We've been focused on making your podcasts sound more natural and professional. This week's updates bring AI-powered voice coaching that helps hosts sound distinct and authentic, plus we've unlocked a much larger voice library to choose from.
New Features
AI Voice Direction for Natural-Sounding Hosts
Your podcast hosts can now sound more authentic and distinct from each other. The system generates personalized voice profiles for each host based on their personality traits and accent, then provides director-style coaching to guide the performance. Each episode segment gets mood hints that help hosts match their energy to the content - excited for breaking news, thoughtful for deep dives.
You'll find expandable Voice Direction controls in your host settings where you can review and regenerate the AI-generated coaching notes. The Scene Description field on your podcast's general settings lets you set the overall tone and atmosphere.

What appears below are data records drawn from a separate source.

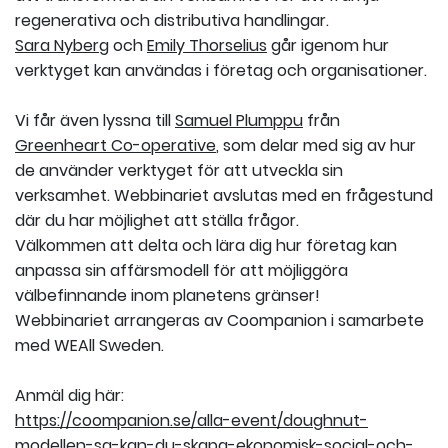
regenerativa och distributiva handlingar.
Sara Nyberg
och
Emily Thorselius
går igenom hur
verktyget kan användas i företag och organisationer.
Vi får även lyssna till
Samuel Plumppu
från
Greenheart Co-operative
, som delar med sig av hur
de använder verktyget för att utveckla sin
verksamhet. Webbinariet avslutas med en frågestund
där du har möjlighet att ställa frågor.
Välkommen att delta och lära dig hur företag kan
anpassa sin affärsmodell för att möjliggöra
välbefinnande inom planetens gränser!
Webbinariet arrangeras av Coompanion i samarbete
med WEAll Sweden.
Anmäl dig här:
https://coompanion.se/alla-event/doughnut-
modellen-sa-kan-du-skapa-ekonomisk-social-och-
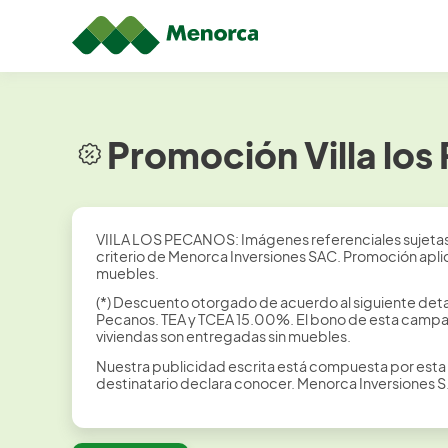
Promoción Villa los
VIILA LOS PECANOS: Imágenes referenciales sujetas 
criterio de Menorca Inversiones SAC. Promoción aplica
muebles.
(*) Descuento otorgado de acuerdo al siguiente deta
Pecanos. TEA y TCEA 15.00%. El bono de esta campa
viviendas son entregadas sin muebles.
Nuestra publicidad escrita está compuesta por esta 
destinatario declara conocer. Menorca Inversiones S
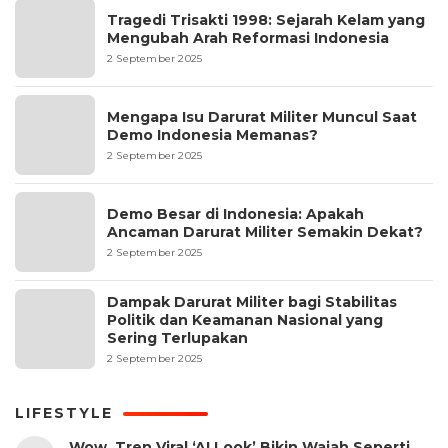
Tragedi Trisakti 1998: Sejarah Kelam yang
Mengubah Arah Reformasi Indonesia
2 September 2025
Mengapa Isu Darurat Militer Muncul Saat
Demo Indonesia Memanas?
2 September 2025
Demo Besar di Indonesia: Apakah
Ancaman Darurat Militer Semakin Dekat?
2 September 2025
Dampak Darurat Militer bagi Stabilitas
Politik dan Keamanan Nasional yang
Sering Terlupakan
2 September 2025
LIFESTYLE
Wow, Tren Viral ‘AI Look’ Bikin Wajah Seperti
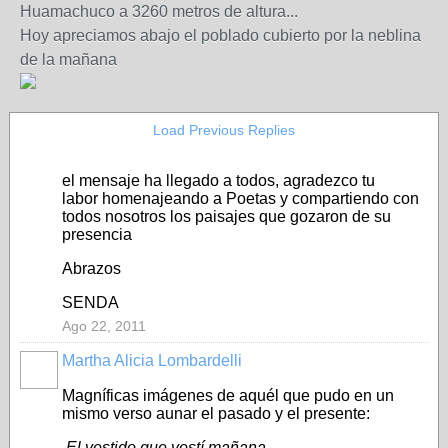
Huamachuco a 3260 metros de altura...
Hoy apreciamos abajo el poblado cubierto por la neblina
de la mañana
Load Previous Replies
el mensaje ha llegado a todos, agradezco tu
labor homenajeando a Poetas y compartiendo con
todos nosotros los paisajes que gozaron de su
presencia
Abrazos
SENDA
Ago 22, 2011
Martha Alicia Lombardelli
Magníficas imágenes de aquél que pudo en un
mismo verso aunar el pasado y el presente:
El vestido que vestí mañana...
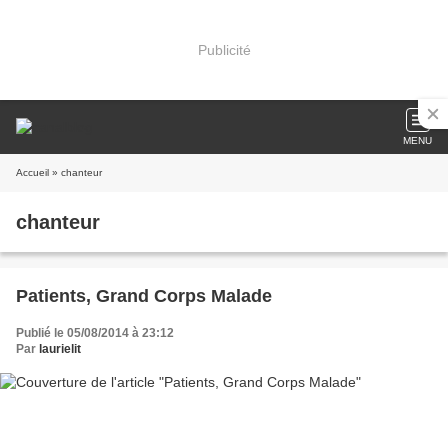
Publicité
MENU
Accueil
» chanteur
chanteur
Patients, Grand Corps Malade
Publié le 05/08/2014 à 23:12
Par
laurielit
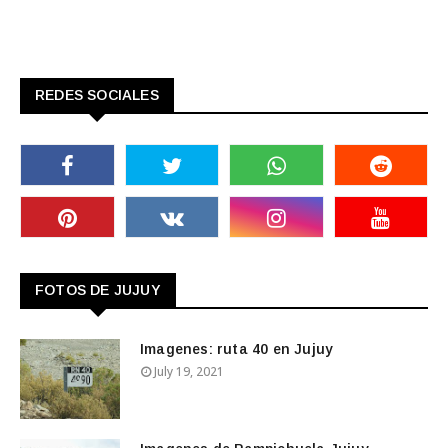
REDES SOCIALES
FOTOS DE JUJUY
Imagenes: ruta 40 en Jujuy
July 19, 2021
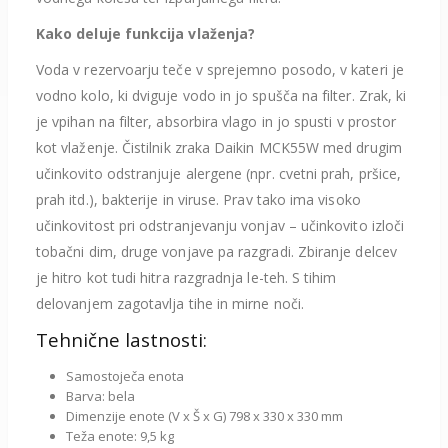
Kako deluje funkcija vlaženja?
Voda v rezervoarju teče v sprejemno posodo, v kateri je
vodno kolo, ki dviguje vodo in jo spušča na filter. Zrak, ki
je vpihan na filter, absorbira vlago in jo spusti v prostor
kot vlaženje. Čistilnik zraka Daikin MCK55W med drugim
učinkovito odstranjuje alergene (npr. cvetni prah, pršice,
prah itd.), bakterije in viruse. Prav tako ima visoko
učinkovitost pri odstranjevanju vonjav – učinkovito izloči
tobačni dim, druge vonjave pa razgradi. Zbiranje delcev
je hitro kot tudi hitra razgradnja le-teh. S tihim
delovanjem zagotavlja tihe in mirne noči.
Tehnične lastnosti:
Samostoječa enota
Barva: bela
Dimenzije enote (V x Š x G) 798 x 330 x 330 mm
Teža enote: 9,5 kg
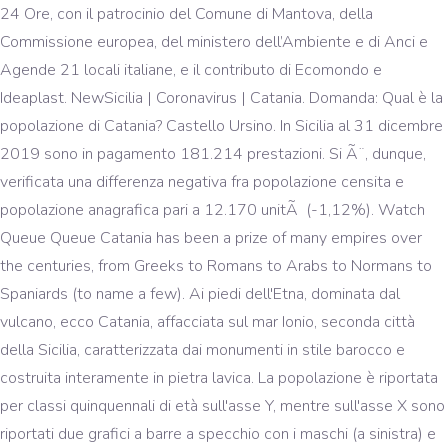
24 Ore, con il patrocinio del Comune di Mantova, della
Commissione europea, del ministero dell’Ambiente e di Anci e
Agende 21 locali italiane, e il contributo di Ecomondo e
Ideaplast. NewSicilia | Coronavirus | Catania. Domanda: Qual è la
popolazione di Catania? Castello Ursino. In Sicilia al 31 dicembre
2019 sono in pagamento 181.214 prestazioni. Si Ã¨, dunque,
verificata una differenza negativa fra popolazione censita e
popolazione anagrafica pari a 12.170 unitÃ (-1,12%). Watch
Queue Queue Catania has been a prize of many empires over
the centuries, from Greeks to Romans to Arabs to Normans to
Spaniards (to name a few). Ai piedi dell'Etna, dominata dal
vulcano, ecco Catania, affacciata sul mar Ionio, seconda città
della Sicilia, caratterizzata dai monumenti in stile barocco e
costruita interamente in pietra lavica. La popolazione è riportata
per classi quinquennali di età sull'asse Y, mentre sull'asse X sono
riportati due grafici a barre a specchio con i maschi (a sinistra) e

Choose Your Text-to-Speech Provider
You can now pick between two text-to-speech engines for each podcast: Gemini (our new default with better rate limits) or ElevenLabs (for premium production quality). The Gemini voice browser lets you preview and select from 29 available voices, making it easy to find the perfect match for your hosts.

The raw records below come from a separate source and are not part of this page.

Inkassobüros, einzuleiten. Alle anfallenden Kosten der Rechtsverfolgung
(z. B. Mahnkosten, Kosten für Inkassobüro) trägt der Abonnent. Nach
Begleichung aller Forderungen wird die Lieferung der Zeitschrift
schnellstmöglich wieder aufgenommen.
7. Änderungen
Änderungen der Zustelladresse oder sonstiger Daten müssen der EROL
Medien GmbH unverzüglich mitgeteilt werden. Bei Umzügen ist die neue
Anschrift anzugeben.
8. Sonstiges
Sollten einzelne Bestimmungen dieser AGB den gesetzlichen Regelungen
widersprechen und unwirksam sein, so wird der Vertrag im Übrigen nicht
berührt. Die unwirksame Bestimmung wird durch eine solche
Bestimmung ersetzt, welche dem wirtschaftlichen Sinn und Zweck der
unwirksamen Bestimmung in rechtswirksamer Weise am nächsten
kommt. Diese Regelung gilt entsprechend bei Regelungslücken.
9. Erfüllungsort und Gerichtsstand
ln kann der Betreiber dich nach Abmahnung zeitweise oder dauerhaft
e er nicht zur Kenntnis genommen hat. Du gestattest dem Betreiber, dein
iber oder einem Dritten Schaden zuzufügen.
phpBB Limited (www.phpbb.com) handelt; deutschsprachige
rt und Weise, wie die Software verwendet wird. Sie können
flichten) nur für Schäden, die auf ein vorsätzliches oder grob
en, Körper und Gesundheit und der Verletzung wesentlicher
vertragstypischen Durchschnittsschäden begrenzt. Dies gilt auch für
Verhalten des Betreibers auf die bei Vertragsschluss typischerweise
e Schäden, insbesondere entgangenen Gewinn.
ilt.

Switch providers anytime in your podcast's Hosts & Voices settings tab.
Expanded Voice Library
We've grown the Gemini voice library from 6 curated options to all 29 official Google Cloud voices. Each voice is now tagged by gender to help you filter and find the right fit faster.
Smarter Cover Art Generation
The AI cover generator now produces more authentic, intentional illustrations. We've refined the prompts to avoid generic AI-generated looks by prescribing specific illustration constraints, limited color palettes, and medium-specific authenticity markers.
Improvements
Better Script Direction Support
Script generation now uses a more natural direction format that works better with Gemini. Stage directions like pauses and reactions are formatted in a way that helps the AI understand and deliver them more naturally.
More Reliable Audio Processing
Fixed a critical bug where Gemini-generated audio files appeared to be the correct size but only played the first few seconds. The issue was in how we were combining multiple audio chunks - we now properly handle the raw audio data before creating the final file.
When Gemini text-to-speech fails and automatically falls back to ElevenLabs, the system now correctly maps voice settings to prevent errors.
Improved Script Preprocessing
Section markers like "INTRO" and "SEGMENT 1" are now automatically removed from scripts before they're sent to text-to-speech, so they won't accidentally be read aloud in your episodes.
Bug Fixes
Fixed an issue where podcast audio assets (intro jingles, transition sounds, outro music) were missing from Gemini-generated episodes. Your branded audio now plays correctly regardless of which text-to-speech provider you use.
Knowledge graph isolation now works correctly per podcast. Previously, entities and topics from one podcast could leak into suggestions for another podcast in the same account.